Der Plan erläutert, wie Rumänien zwischen 2018 und 2024 vor hat, 1.351 Haftplätze zu modernisieren und die Haftkapazität um 8.095 Plätze zu erweitern. Die Regierung verpflichtete sich auch, 1.596 neue Untersuchungshaftplätze zu schaffen und 187 zu modernisieren.

Die Umsetzung kommt in ihr zweites Jahr, und die Zahlen zeigen, dass die Regierung nicht viel getan hat. Sie schuf 70 neue Gefängnisräume, rüstete 282 auf und hat nichts in Bezug auf die beiden Gefängnisse getan, die sie zu bauen versprach. Mit anderen Worten, sie hat weniger als die Hälfte von dem getan, was sie zu diesem Zeitpunkt versprochen hatte. Allerdings gelang es ihr, 147 Untersuchungshaftplätze zu modernisieren.

Gleichzeitig blieb die Auslastung der Gefängnisse 2019 mit rund 111% konstant, obwohl von 2017 bis 2019 14.402 Häftlinge nach dem Compensatory Appeal Act freigelassen wurden. Die Belegungsrate in der Untersuchungshaft beträgt 55%.

Bedingungen in der Untersuchungshaft

Zwischen Februar und Juni 2019 besuchten die Vertreter von APADOR-CH zehn Untersuchungshaftanstalten und Gefängnisse in Giurgiu, Miercurea Ciuc, Galati, Craiova, Bukarest und Târgu Jiu.

Der Einsatz alternativer Methoden der Untersuchungshaft und Investitionen in die Rehabilitation von Untersuchungshaftanstalten in den letzten Jahren hat dazu geführt, dass Überbelegung in diesen Einrichtungen der Vergangenheit angehört.

Während umfangreiche Investitionen in mehrere Einheiten getätigt wurden, bestehen nach wie vor viele Probleme, wie z.B. schlechte Hygiene, überfüllte Zellen, Zellen ohne Toiletten, in denen die Häftlinge nachts Eimer benutzen müssen und tagsüber vom guten Willen der Gefängnisbeamten abhängig sind. Auch der Mangel an natürlichem Licht und frischer Luft in einigen Kellerzellen ist ein Problem. An vielen Stellen ist zwar eine Klimaanlage installiert, allerdings funktioniert diese oft nicht und sie ist auch kein Ersatz für Frischluft. In den meisten Fällen gibt es keine spezielle medizinische Hilfe für Häftlinge mit besonderen Bedürfnissen und eine ausreichende medizinische Versorgung ist nicht immer gewährleistet. Darüber hinaus fehlt es immer noch an psychiatrischer und psychologischer Unterstützung, obwohl ein erheblicher Prozentsatz der Gefängnisbevölkerung mit psychischen Problemen zu kämpfen hat. Schließlich können Häftlinge in den meisten Untersuchungshaftanstalten nicht einkaufen, und Polizisten müssen das für sie erledigen, was sich negativ auf deren offiziellen Pflichten auswirkt.

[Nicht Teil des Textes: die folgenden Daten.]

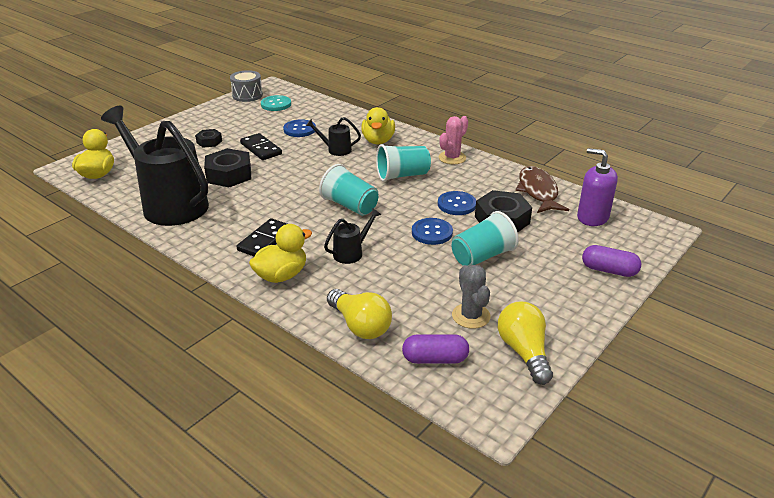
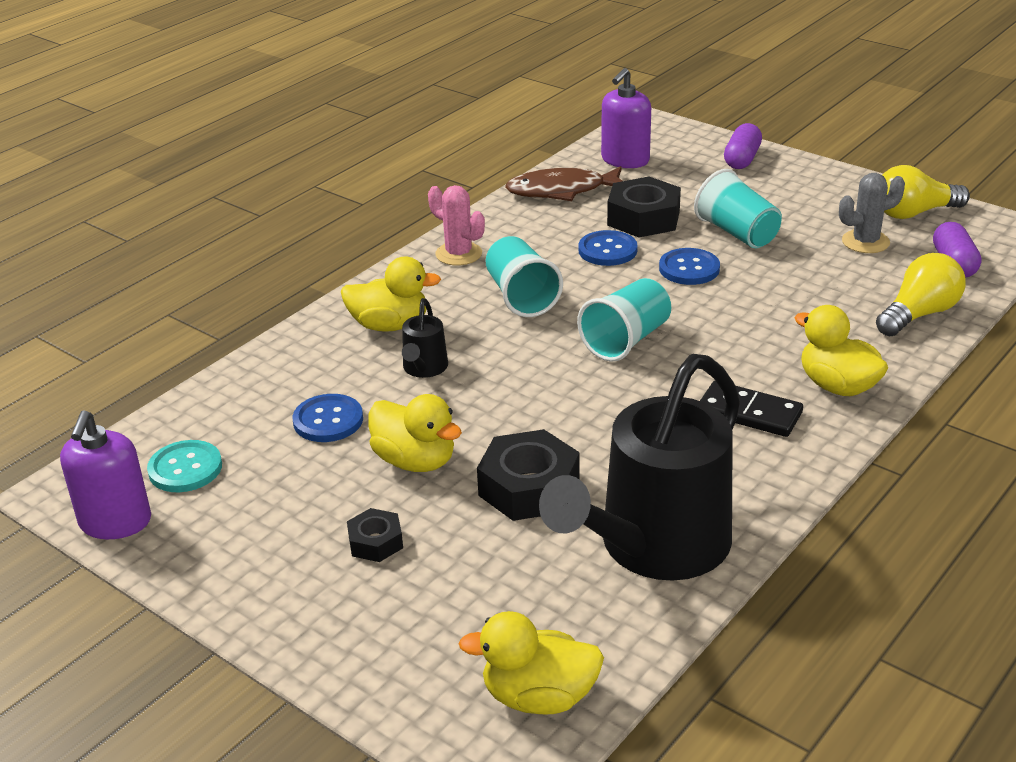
camera: 90 degrees left, 0 degrees up
grey drum [230,70,263,102] -> purple soap dispenser [60,410,151,539]
black domino [240,133,282,160] -> yellow duck [368,394,462,472]
black watering can [324,208,381,264] -> none

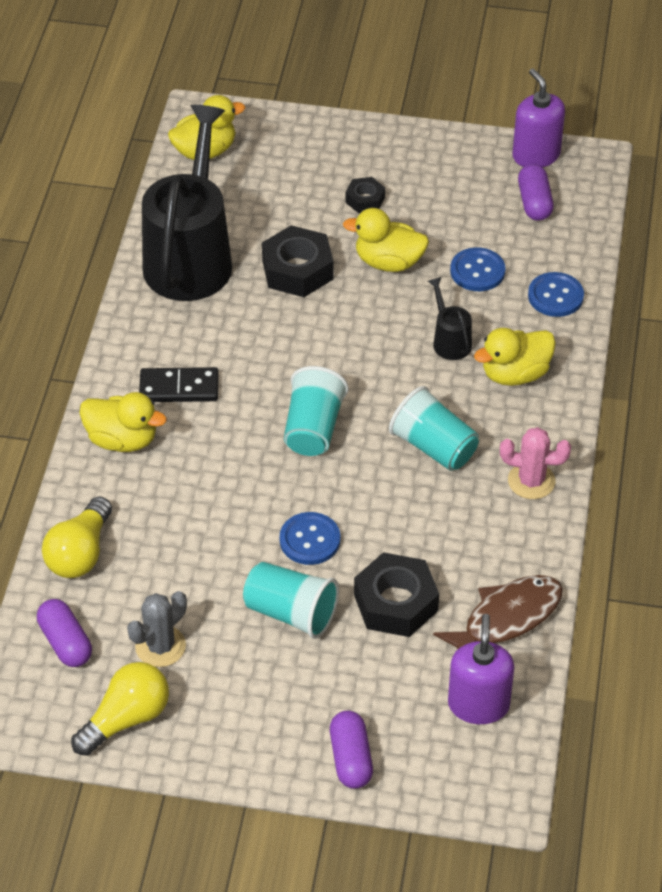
camera: 150 degrees right, 15 degrees up
turquoise button [147,440,222,492] -> purple capsule [518,164,554,221]
blue button [578,230,638,266] -> blue button moved to [528,272,584,317]

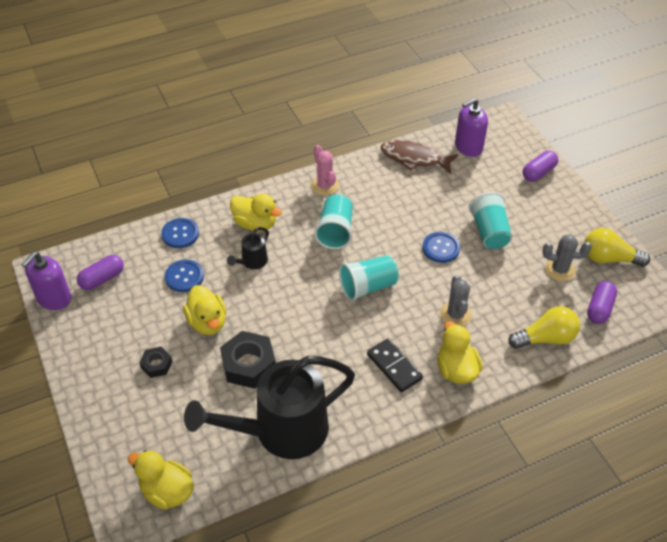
camera: 125 degrees left, 0 degrees up
black nut [354,552,439,637] -> none
none -> grey cactus [440,275,472,326]

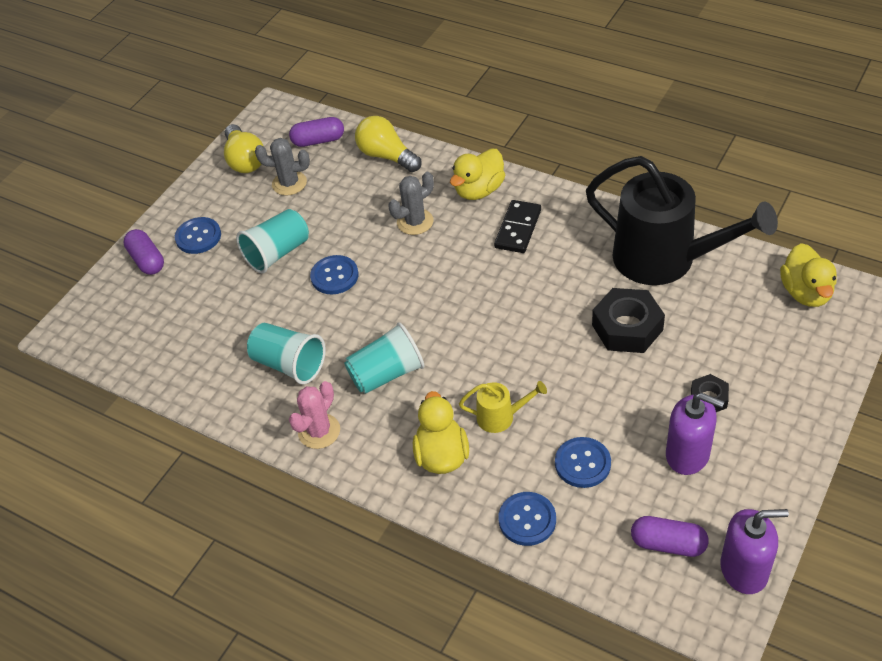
camera: 120 degrees left, 0 degrees up
yellow duck [183,285,226,335] -> none
black watering can [227,227,269,269] -> yellow watering can [459,381,547,433]
turquoise cup [339,255,399,301] -> turquoise cup moved to [247,323,326,384]
brown fish [381,140,458,174] -> none
purple soap dispenser [455,98,488,157] -> purple soap dispenser moved to [666,393,725,475]
purple capsule [523,151,558,182] -> purple capsule turned 45 degrees clockwise [123,229,164,275]
grey cactus [543,234,591,281] -> grey cactus turned 60 degrees counterclockwise [255,138,310,195]
none -> blue button [175,217,221,254]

Haftbedingungen in Gefängnissen

Im Gefängnissystem selbst herrscht trotz der erheblichen Zahl von Gefangenen, die in den letzten zwei Jahren freigelassen wurden, nach wie vor eine Überbelegung. Die Investitionen in die Modernisierung bestehender Anlagen oder den Bau weiterer Einrichtungen waren nicht bedeutend genug, um die Situation sichtbar zu verbessern.

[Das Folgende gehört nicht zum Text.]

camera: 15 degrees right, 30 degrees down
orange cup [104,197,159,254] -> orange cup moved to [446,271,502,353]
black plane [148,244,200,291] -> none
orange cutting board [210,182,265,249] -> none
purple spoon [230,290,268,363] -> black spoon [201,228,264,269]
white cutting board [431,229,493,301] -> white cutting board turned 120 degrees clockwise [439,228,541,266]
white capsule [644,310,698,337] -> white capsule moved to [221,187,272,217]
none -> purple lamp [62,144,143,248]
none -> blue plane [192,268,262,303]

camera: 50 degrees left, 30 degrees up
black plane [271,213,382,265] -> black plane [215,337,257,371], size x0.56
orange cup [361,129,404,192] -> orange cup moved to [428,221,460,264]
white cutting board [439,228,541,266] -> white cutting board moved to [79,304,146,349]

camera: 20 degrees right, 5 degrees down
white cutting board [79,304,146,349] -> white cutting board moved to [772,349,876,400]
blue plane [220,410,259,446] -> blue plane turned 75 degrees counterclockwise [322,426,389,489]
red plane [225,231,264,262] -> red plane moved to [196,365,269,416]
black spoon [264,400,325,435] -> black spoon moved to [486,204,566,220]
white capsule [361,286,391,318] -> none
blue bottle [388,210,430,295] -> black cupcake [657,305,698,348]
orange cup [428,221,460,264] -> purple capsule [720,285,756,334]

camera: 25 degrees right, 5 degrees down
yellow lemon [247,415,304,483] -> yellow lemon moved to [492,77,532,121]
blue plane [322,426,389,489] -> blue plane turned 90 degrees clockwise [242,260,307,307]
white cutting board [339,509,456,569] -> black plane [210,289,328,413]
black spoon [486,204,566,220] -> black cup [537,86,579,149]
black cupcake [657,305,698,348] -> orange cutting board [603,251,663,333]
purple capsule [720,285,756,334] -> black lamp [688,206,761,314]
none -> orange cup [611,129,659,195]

Im Jahr 2019 wurden Maßnahmen ergriffen, um das tägliche Leben der Häftlinge zu verbessern, so wurde die Verpflegungspauschale von rund 74 Cent pro Tag und Häftling auf 1,48 Euro verdoppelt. Auch der Betrag für Toilettenartikel, die den Häftlingen zur Verfügung gestellt werden, wurde erhöht. Nach Angaben der Behörden kostete jeder Häftling den Staat etwa 107 Euro im Monat, zuzüglich des Betrags, der sich aus den Gehältern der Mitarbeiter ergibt.

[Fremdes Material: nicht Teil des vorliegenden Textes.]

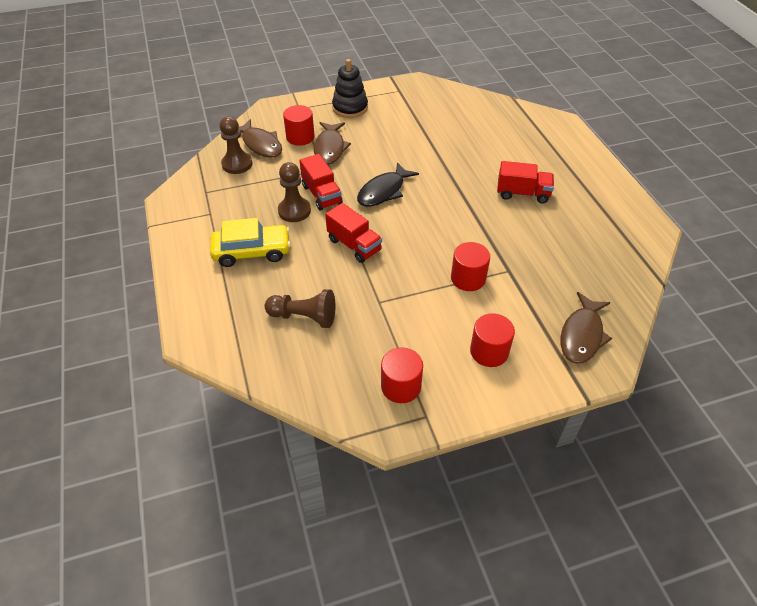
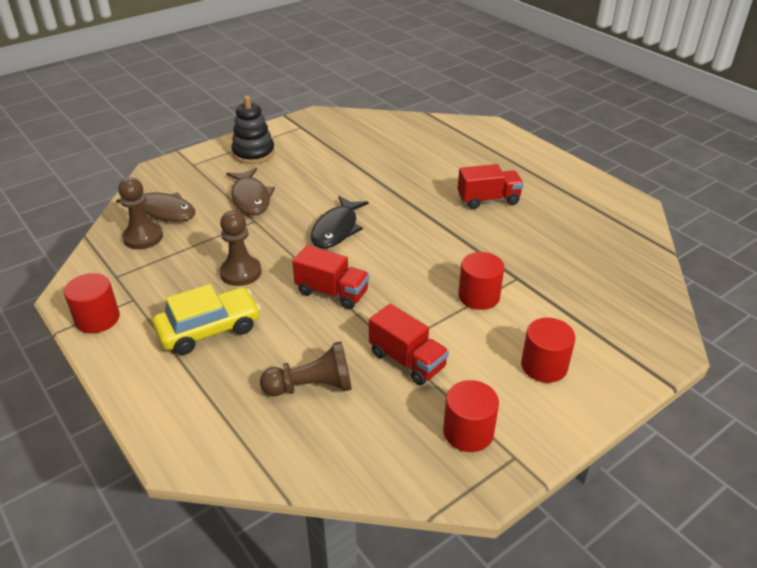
camera: 20 degrees left, 10 degrees down
red cylinder [283,105,315,146] -> red cylinder moved to [64,273,120,333]
red truck [299,154,343,211] -> red truck moved to [369,304,449,385]
brown fish [560,292,612,364] -> none

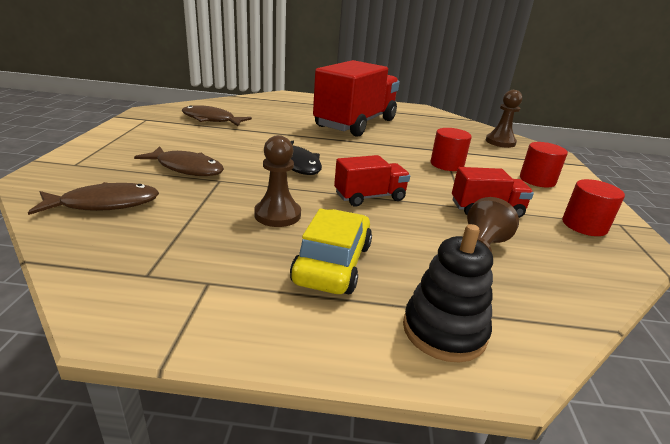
camera: 50 degrees left, 10 degrees down
red cylinder [64,273,120,333] -> none
brown pawn [118,178,163,249] -> brown pawn moved to [486,90,522,148]
black stacking toy [231,96,275,164] -> black stacking toy moved to [403,224,493,362]
red truck [458,164,524,209] -> red truck [313,60,400,137], size x2.12
none -> brown fish [182,105,252,126]

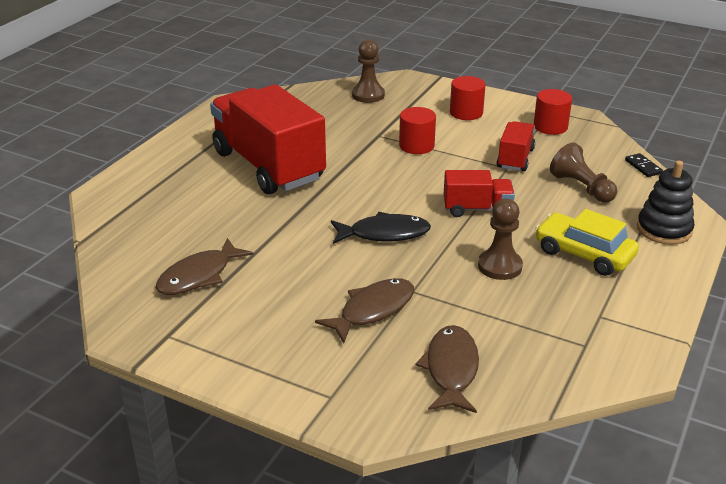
camera: 65 degrees left, 5 degrees up
red truck [334,155,410,207] -> red truck turned 90 degrees clockwise [444,170,515,217]
none -> black domino [625,153,663,177]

Die Besuche, die wir Anfang 2019 durchgeführt haben zeigen, dass es abgesehen von wenigen Ausnahmen, wie dem neuen und modernen Gebäude des Giurgiu-Gefängnisses, es noch immer zahlreiche Probleme gibt. Wir konnten feststellen, dass Versuche unternommen wurden, die bestehenden Räumlichkeiten zu sanieren; die Räume wurden aus ästhetischer Sicht verbessert, und die dritte Reihe der Stockbetten wurde entfernt, um die Räume weniger überfüllt erscheinen zu lassen.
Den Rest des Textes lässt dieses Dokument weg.